■ To-do item
Format the lines of the listing below as a numbered list, starting at the line with "O Centro Espírita" and running through the end of the listing. Leave out blank lines and pictures.

[Saved data entries]
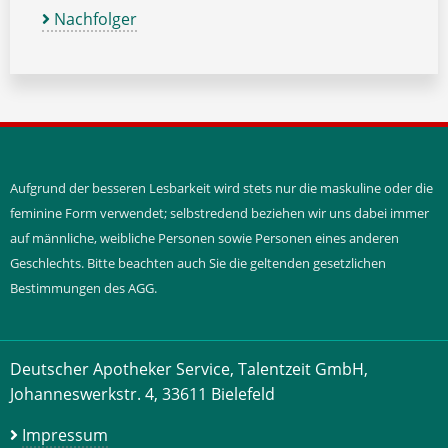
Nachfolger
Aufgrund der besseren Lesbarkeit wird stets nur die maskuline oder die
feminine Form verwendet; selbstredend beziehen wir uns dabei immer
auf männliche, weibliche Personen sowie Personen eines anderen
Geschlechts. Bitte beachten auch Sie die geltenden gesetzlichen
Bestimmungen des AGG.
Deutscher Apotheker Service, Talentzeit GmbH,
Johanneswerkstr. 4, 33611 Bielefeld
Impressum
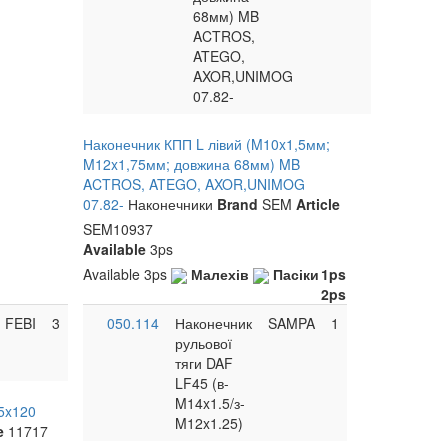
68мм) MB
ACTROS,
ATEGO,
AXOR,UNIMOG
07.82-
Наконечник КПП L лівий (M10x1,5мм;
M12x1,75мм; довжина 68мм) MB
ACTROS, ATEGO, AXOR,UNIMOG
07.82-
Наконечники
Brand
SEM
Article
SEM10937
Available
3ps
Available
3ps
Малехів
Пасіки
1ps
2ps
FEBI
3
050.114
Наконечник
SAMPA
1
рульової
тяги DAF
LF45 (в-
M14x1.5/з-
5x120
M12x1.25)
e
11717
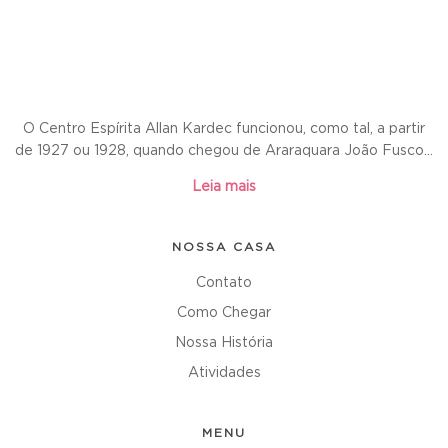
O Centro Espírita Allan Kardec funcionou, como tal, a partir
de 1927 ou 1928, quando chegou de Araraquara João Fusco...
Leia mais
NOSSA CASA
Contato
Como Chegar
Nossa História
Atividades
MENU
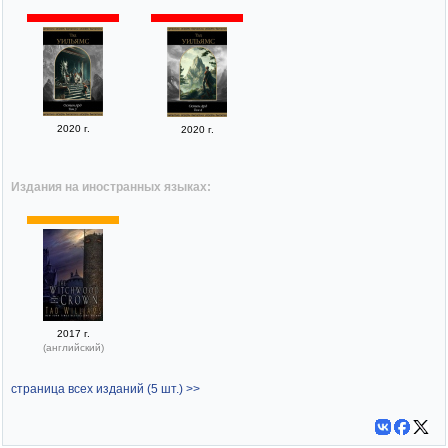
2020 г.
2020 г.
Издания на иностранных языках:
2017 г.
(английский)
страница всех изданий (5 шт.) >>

■ Response box
1. O Centro Espírita Allan Kardec funcionou, como tal, a partir
2. de 1927 ou 1928, quando chegou de Araraquara João Fusco...
3. Leia mais
4. NOSSA CASA
5. Contato
6. Como Chegar
7. Nossa História
8. Atividades
9. MENU
10. 2020 г.
11. 2020 г.
12. Издания на иностранных языках:
13. 2017 г.
14. (английский)
15. страница всех изданий (5 шт.) >>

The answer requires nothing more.